• EXCERPTED PASSAGE

++++++++

Generate PDFs from HTML templates, uploaded assets, or remote URLs.
Convert Office, HTML, image, and PDF files between supported formats.
OCR scans and extract text, tables, or key-value pairs.
Redact PII, watermark, sign, fill forms, merge, split, rotate, flatten, or encrypt PDFs.
Produce delivery targets like PDF/A, PDF/UA, optimized PDFs, or linearized PDFs.
Check credits before large, batch, or AI-heavy runs.

Prefer scripts/*.py for covered single-operation workflows.
Use assets/templates/custom-workflow-template.py for multi-step jobs that should still run through the Python client.
Use the modular references/ docs and direct API payloads for capabilities that do not yet have a dedicated helper script, especially HTML/URL generation and compliance tuning.
Use local PDF utilities only for lightweight inspection. Use Nutrient when output fidelity or compliance matters.

convert.py -> convert between pdf, pdfa, pdfua, docx, xlsx, pptx, png, jpeg, webp, html, and markdown
merge.py -> merge multiple files into one PDF
split.py -> split one PDF into multiple PDFs by page ranges
add-pages.py -> append blank pages
delete-pages.py -> remove specific pages
duplicate-pages.py -> reorder or duplicate pages into a new PDF
rotate.py -> rotate selected pages
ocr.py -> OCR scanned PDFs or images
extract-text.py -> extract text to JSON
extract-table.py -> extract tables
extract-key-value-pairs.py -> extract key-value pairs
watermark-text.py -> apply a text watermark
redact-ai.py -> detect and apply AI-powered redactions
sign.py -> digitally sign a local PDF
password-protect.py -> write encrypted output PDFs
optimize.py -> apply optimization and linearization-style options via JSON

Do not add new committed pipeline scripts under scripts/.

When the user asks for multiple operations in one run:

Copy assets/templates/custom-workflow-template.py to a temporary location such as /tmp/ndp-workflow-<task>.py.
Implement the combined workflow in that temporary script.
Run it with uv run /tmp/ndp-workflow-<task>.py ....
Return generated output files.
Delete the temporary script unless the user explicitly asks to keep it.

split.py requires a multi-page PDF and cannot extract ranges from a single-page document.
delete-pages.py must retain at least one page and cannot delete the entire document.
sign.py only accepts local file paths for the main PDF.

Prefer a helper script when one already covers the requested operation cleanly.
If you control the source markup, prefer HTML generation over browser print workflows.
Use remote file.url inputs when the source already lives at a stable URL and you want to avoid local uploads.

++++++++

• DATA BELOW
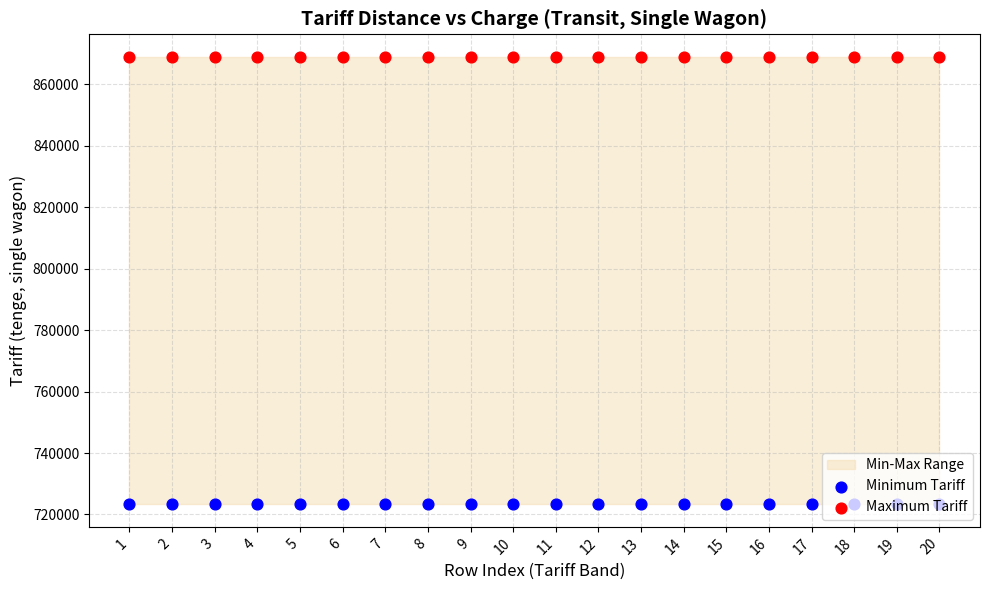

Which series has the largest total across all categories?

Maximum Tariff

++++++++

• TASK REQUIREMENTS
1. Repeat the part of the PDF tooling notes from "Do not add new" to "a single-page document.".
2. Answer these from the PDF tooling notes:
(a) What kind of PDF does split.py require?
(b) Which script appends blank pages?
(c) To what example temporary location is the custom workflow template copied?
3. Render this sentence from the PDF tooling notes in Spanish: "sign.py only accepts local file paths for the main PDF."

• TASK-BY-TASK RESULTS
1.
Do not add new committed pipeline scripts under scripts/.

When the user asks for multiple operations in one run:

Copy assets/templates/custom-workflow-template.py to a temporary location such as /tmp/ndp-workflow-<task>.py.
Implement the combined workflow in that temporary script.
Run it with uv run /tmp/ndp-workflow-<task>.py ....
Return generated output files.
Delete the temporary script unless the user explicitly asks to keep it.

split.py requires a multi-page PDF and cannot extract ranges from a single-page document.

2.
(a) A multi-page PDF.
(b) add-pages.py.
(c) /tmp/ndp-workflow-<task>.py.

3. sign.py solo acepta rutas de archivos locales para el PDF principal.